Apple has been hit with a proposed class action lawsuit accusing the tech giant of using pirated books to train its AI models. Filed in a federal court in Northern California, the complaint alleges that Apple trained its OpenELM large language models on copyrighted materials without obtaining permission or offering compensation to the authors.
The plaintiffs, authors Grady Hendrix and Jennifer Roberson, argue that their books were included in a dataset known to contain pirated content. The lawsuit claims Apple made no effort to notify or pay the creators. This case adds to a growing number of legal challenges involving how AI systems are being trained on copyrighted content.
AI model training practices under scrutiny
The dispute centers around the training process of OpenELM, Apple’s open-source family of language models introduced earlier this year. The models are said to have been trained on large text corpora, including datasets that may contain copyrighted books shared without permission.
Apple has not issued a public comment on the case. The company’s silence is consistent with how most AI developers are currently responding to mounting concerns about data sourcing practices. Meanwhile, the case raises broader questions about the ethical and legal frameworks surrounding AI development.

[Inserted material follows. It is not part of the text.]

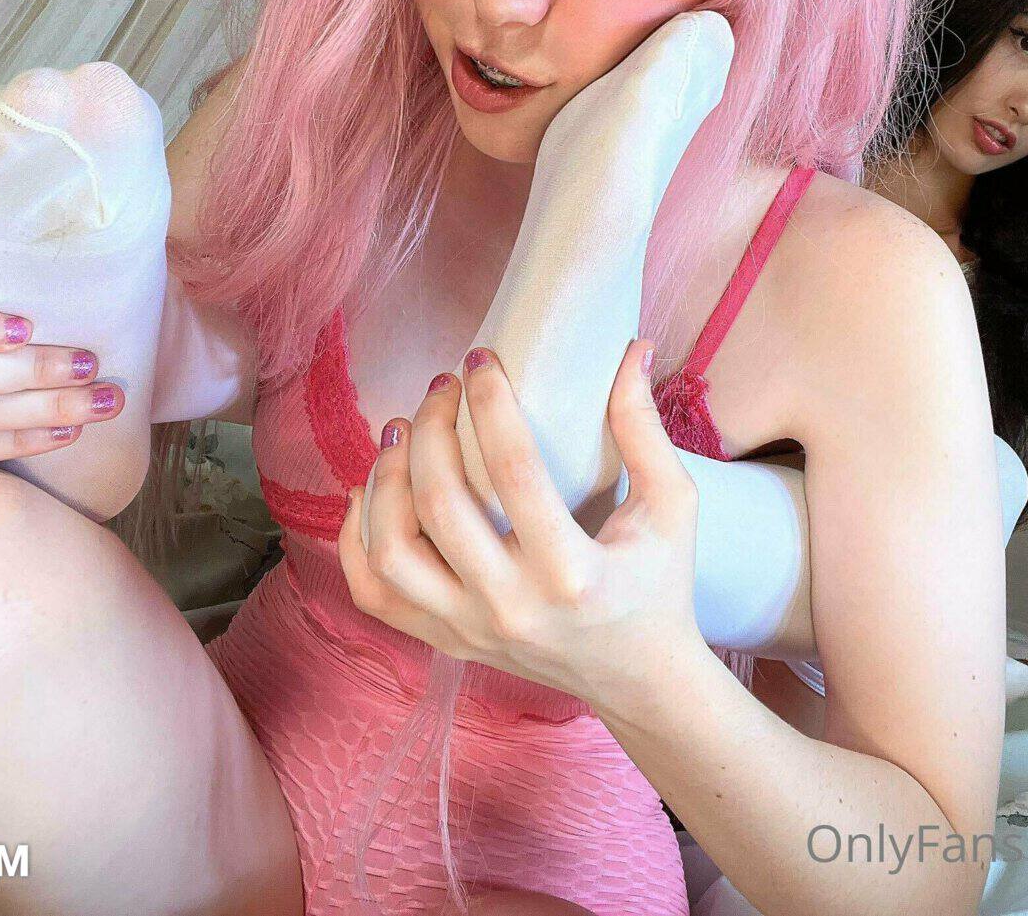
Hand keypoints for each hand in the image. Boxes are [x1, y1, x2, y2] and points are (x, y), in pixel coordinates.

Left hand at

A wave of lawsuits across the industry
Apple is not the only company facing legal action. AI startup Anthropic recently agreed to a $1.5 billion settlement in a similar lawsuit filed by a group of authors. The company was accused of using books to train its Claude chatbot without consent. Microsoft, Meta, and OpenAI have also been named in lawsuits related to copyright infringement in the context of AI training.

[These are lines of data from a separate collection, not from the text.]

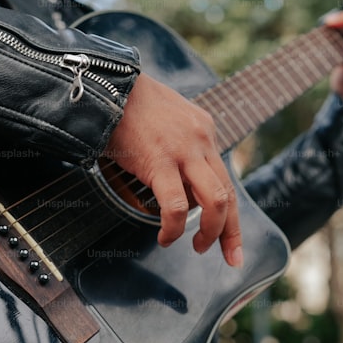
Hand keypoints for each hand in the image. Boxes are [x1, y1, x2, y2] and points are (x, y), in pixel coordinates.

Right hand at [104, 73, 242, 267]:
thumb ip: (182, 150)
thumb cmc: (130, 106)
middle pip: (229, 194)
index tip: (234, 245)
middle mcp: (202, 141)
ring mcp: (184, 151)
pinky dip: (174, 228)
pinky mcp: (160, 161)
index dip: (233, 217)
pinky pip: (177, 206)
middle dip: (230, 232)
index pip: (226, 180)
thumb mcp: (170, 121)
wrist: (108, 85)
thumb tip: (184, 188)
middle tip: (227, 257)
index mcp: (205, 132)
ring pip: (215, 201)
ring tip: (194, 246)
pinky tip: (166, 236)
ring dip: (210, 231)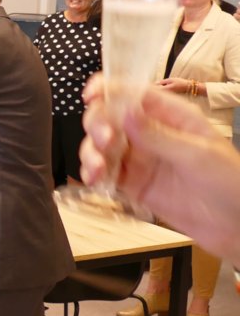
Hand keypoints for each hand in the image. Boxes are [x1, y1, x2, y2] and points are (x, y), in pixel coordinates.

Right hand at [80, 73, 239, 263]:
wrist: (239, 226)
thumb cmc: (232, 184)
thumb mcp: (198, 155)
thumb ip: (159, 136)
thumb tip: (125, 112)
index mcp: (172, 117)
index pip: (134, 93)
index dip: (109, 89)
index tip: (91, 96)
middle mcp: (152, 134)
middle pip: (110, 117)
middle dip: (99, 126)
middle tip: (104, 142)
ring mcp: (141, 159)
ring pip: (102, 146)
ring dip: (91, 153)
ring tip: (97, 169)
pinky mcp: (134, 184)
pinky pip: (105, 173)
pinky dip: (93, 174)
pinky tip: (94, 179)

These developments point to a rapidly escalating legal front in the battle over intellectual property rights in the AI age. Authors, publishers, and content creators are increasingly pushing back against the idea that publicly accessible data can be freely used to train commercial AI models.
As AI continues to evolve and expand into mainstream use, legal clarity around data sourcing and content rights is becoming urgent. The outcome of these cases could help define the boundaries of fair use and shape how AI systems are developed in the future.